Horror takes a backseat in the still-horrific millennial slasher film Bodies Bodies Bodies 

Rich, coked out Americans, who diagnose each other like TikTokers with a degree in anything but Psychology, become a cavalcade of corpses in Halina Reijn’s new film.

For many young millennials and Zoomers, a weekend getaway with old friends in a mansion sounds like a perfect opportunity for skewering the rich while posing for poolside pics. But without the comforts of cell service and a heated pool, where do all the good vibes go? 

Bodies Bodies Bodies is directed by Halina Reijn, written by Sarah DeLappe, from a story by Kristen Roupenian, who also wrote the (to this day, perhaps only) viral short story, “Cat Person.” The film begins with a snog that turns into an unanswered declaration of love. What the couple Sophie (Amandla Stenberg) and Bee (Maria Bakalova) like about each other is what every couple in the film seems to share: they’re hot and ready to fuck — mutual interests, compatibility and emotional availability be damned. As one character says, “I look like I fuck. And that’s the vibe I like to put out there.” 

Sophie and Bee show up at David’s mansion — well, his parents’ mansion. The friend, David (Pete Davidson), and his girlfriend Emma (Chase Sui Wonders), are at the bottom of the pool with Alice (Rachel Sennott) and Greg (Lee Pace). Jordan (Myha’la Herrold), who dated Sophie, waits for her boyfriend Max (Conner O’Malley). It may take a while to figure out everyone’s dating history, but the threatening looks and clingy gestures offer a hint. What Bee, who has been dating Sophie for six weeks, doesn’t know is that none of Sophie’s friends were expecting her. Sophie has recently completed a stint in rehab, but her friendships have not recovered from her toxic past. When Bee offers a zucchini loaf as a thank you for the invitation, her humble gift is tossed off and scorned. Everyone except for Bee and Jordan (whose parents are mere university professors) are rich. 

A hurricane rages through the area and shuts the power off. Before long, the booze flows and the music starts. Bodies, bodies, bodies dance drunkenly on a glow-stick-lit dancefloor. When Jordan gets a little too close to Bee, Sophie breaks the party up by suggesting they all play a game. You guessed it: Bodies Bodies Bodies. The game is simple. Perhaps too simple to generate much suspense for the duration of the film. After the houseguests draw lots, the murderer “kills” another player by tapping them on the back. When a body is discovered, they shout “bodies bodies bodies.” Then, they try to suss out the guilty party. Of course, a real dead body soon shows up. And then another, and another. 

Bodies Bodies Bodies

All this is to say that Bodies Bodies Bodies is less about bodies (both their strength and their fragility) than it is about the drama of private life made public. That the drama itself is textbook proves to be the film’s weakness. It’s a horror film in which the horror takes the backseat, and interpersonal conflict does all the driving. The slow revelation of characters’ shared animosity and poorly kept secrets do little to change our view of them. We always knew they were privileged and self-centred because that is how the film portrays them from the beginning. The film’s nihilist implication that no one is trustworthy fails to develop beyond that. Are guns and axes the real tools of honesty? In the end, the plot twist (the film’s only genuine surprise) suggests that the inescapability of the attention economy is their generation’s biggest affliction. It’s a pity it arrives so late in the film. 
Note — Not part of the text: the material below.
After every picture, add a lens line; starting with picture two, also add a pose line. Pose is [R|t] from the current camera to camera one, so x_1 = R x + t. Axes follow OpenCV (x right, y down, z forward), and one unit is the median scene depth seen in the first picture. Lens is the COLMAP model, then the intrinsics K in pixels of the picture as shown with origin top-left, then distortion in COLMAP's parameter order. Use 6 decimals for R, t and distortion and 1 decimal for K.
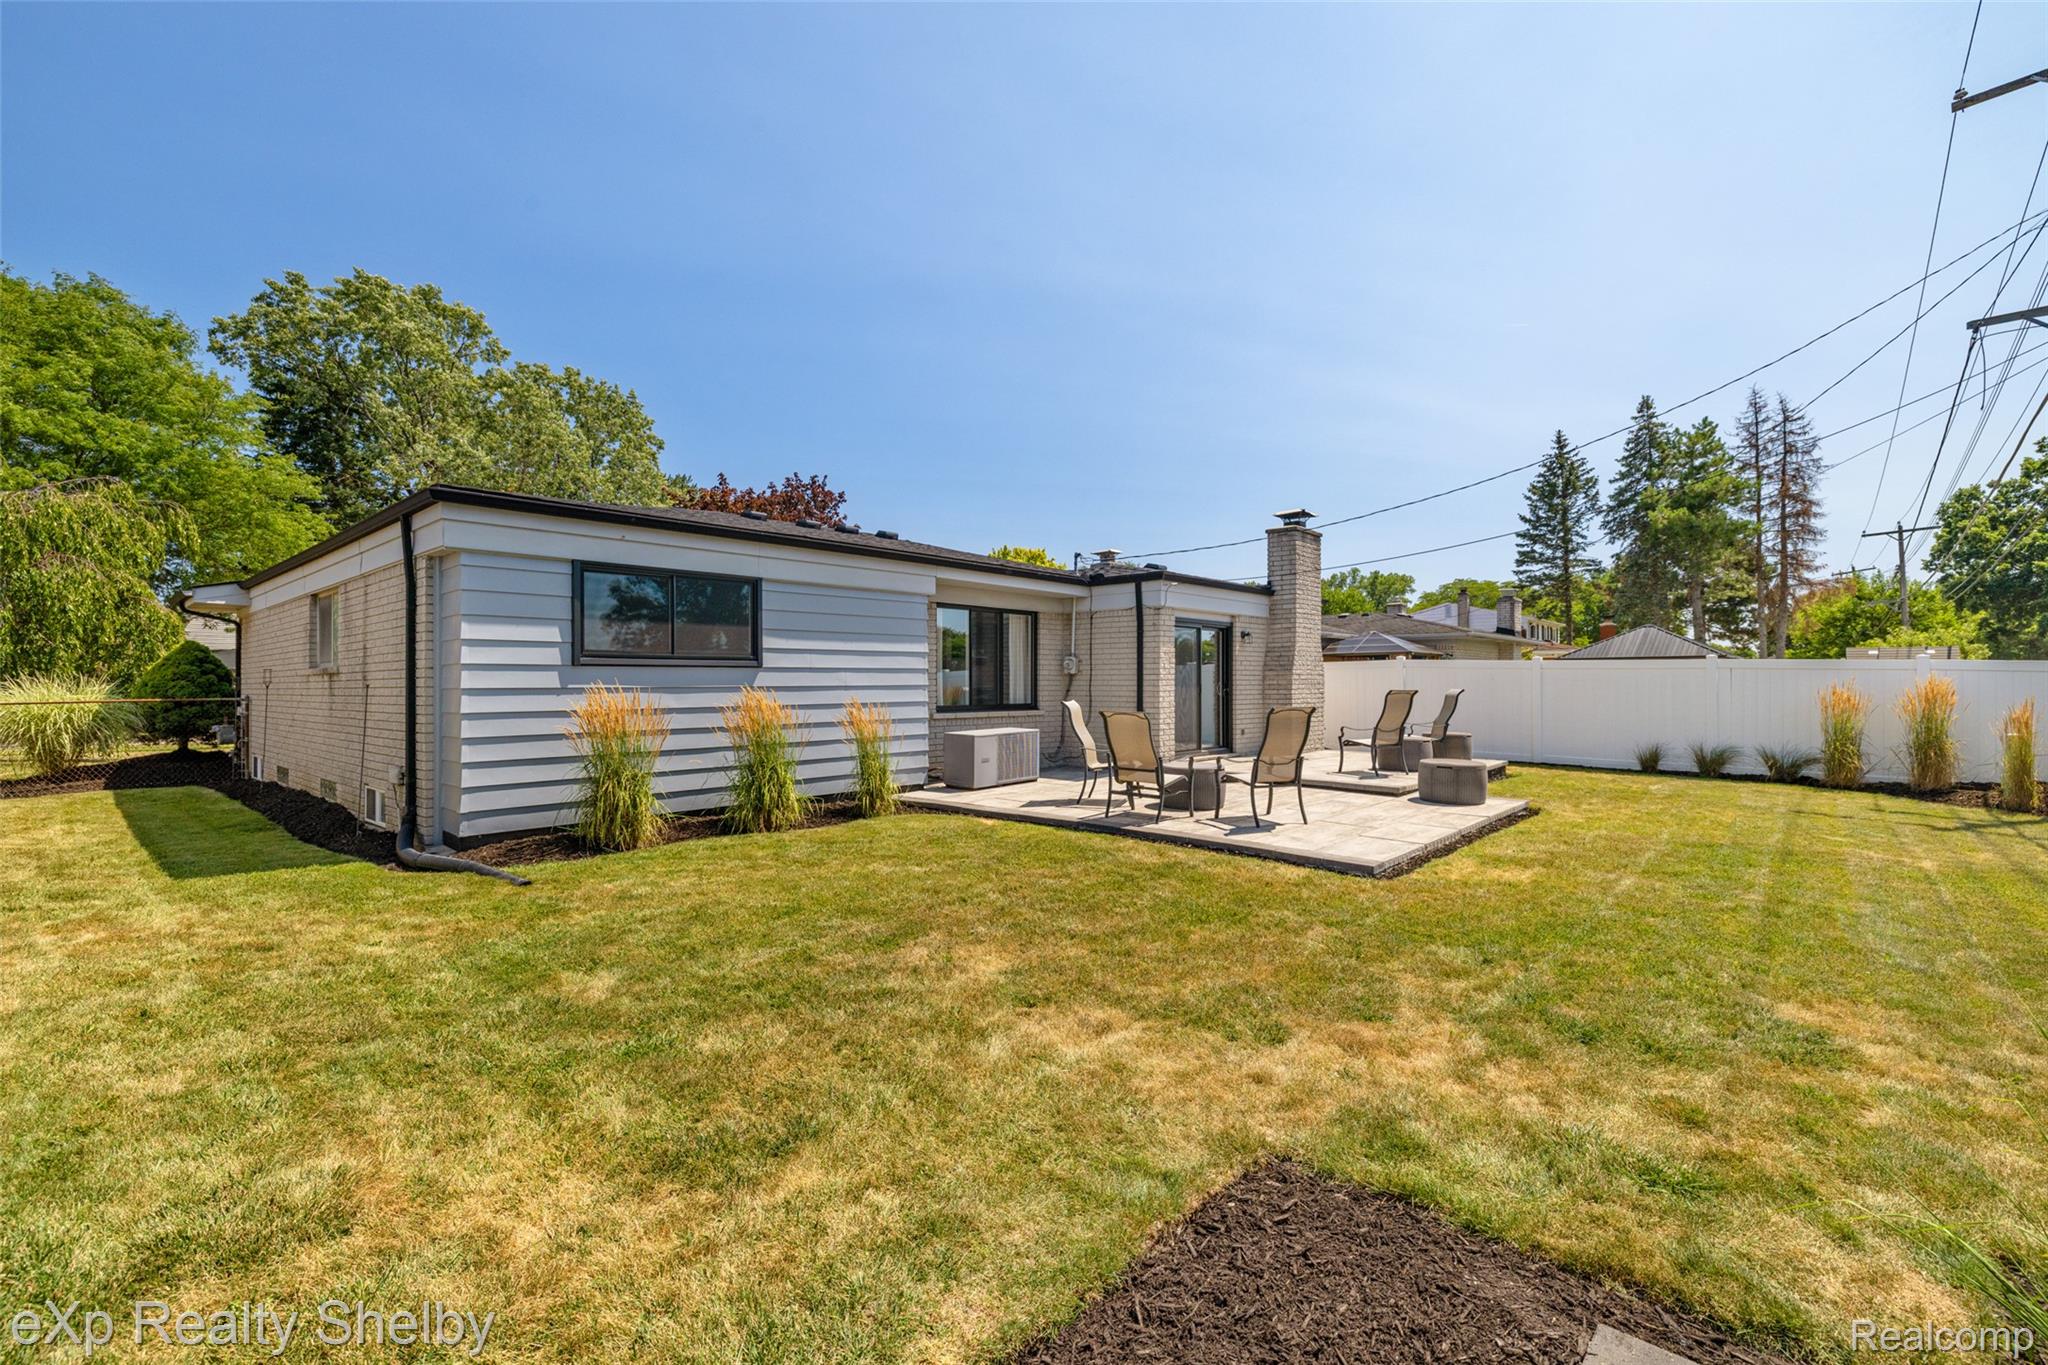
lens RADIAL K [[863.5, 0, 1031.3], [0, 863.5, 683.1], [0, 0, 1]] dist [0.007421, -0.000063]
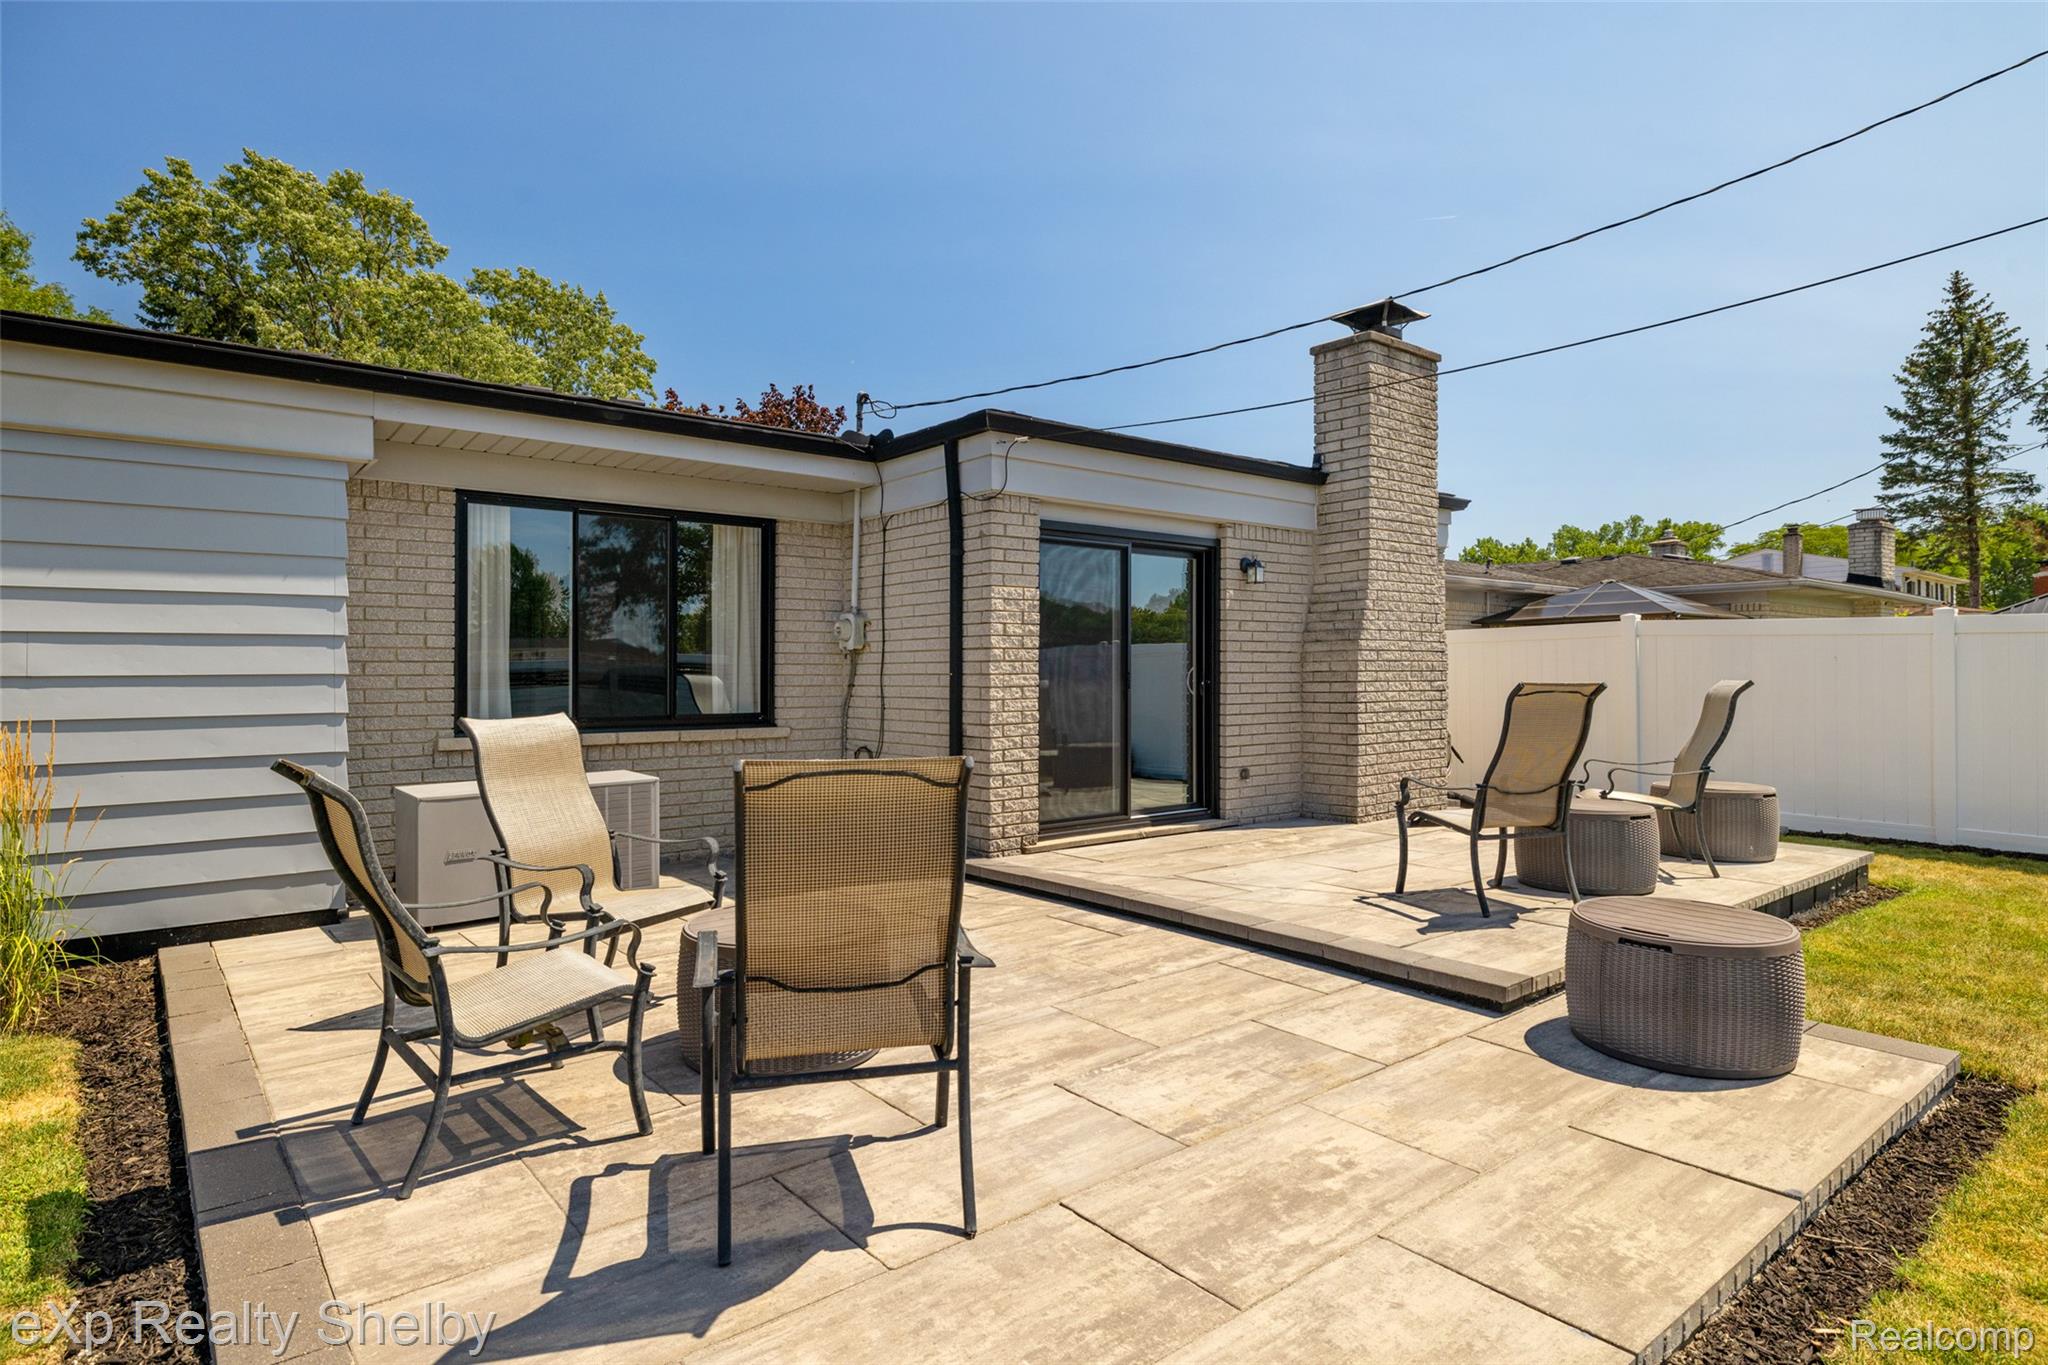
lens RADIAL K [[1089.4, 0, 1024.1], [0, 1089.4, 676.4], [0, 0, 1]] dist [0.008219, -0.000939]
pose [[0.988334, -0.003679, -0.152256, 0.228944], [0.003966, 0.999991, 0.001583, 0.002968], [0.152249, -0.002168, 0.988340, 0.421772]]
Bee is an unknown in the equation, which leads others to suspect her. Is she Russian? Bulgarian? Where did she study? The more interesting question, however, is what does she think of all these rich Americans coked out and diagnosing each other like TikTokers with a degree in anything but Psychology? Although the screenplay may not have written Bee as a foreigner, it is a pity that the filmmakers never expand her point of view. Americans, and perhaps especially millennials, may be good at making fun of themselves, but there’s nothing like an outsider to make you feel ashamed of your American-ness. If Bodies Bodies Bodies is really a slasher, then why doesn’t she pick up an axe sooner?

That isn’t to say that there is no joy to be had. The cast takes great pleasure in poking fun at their fellow GenZers. But the explosive accusations of ‘ableism’ and ‘gaslighting’, and the poorly timed body dysmorphia self-diagnosis are ticked off like items in a millennial starter pack. When David’s girlfriend accuses him of gaslighting, he rolls his eyes at the word’s overuse. “What next?” he says, “Are you going to call me a narcissist?” Everyone is stuck in a loop of hyper-communication and decontextualized therapy-speak. No one can escape the Twitter thread, even when the signal is gone, and the phones are dead. If that isn’t horrific, what is? ■

Bodies Bodies Bodies, directed by Halina Reijn

Bodies Bodies Bodies opens in Montreal theatres on Aug. 11.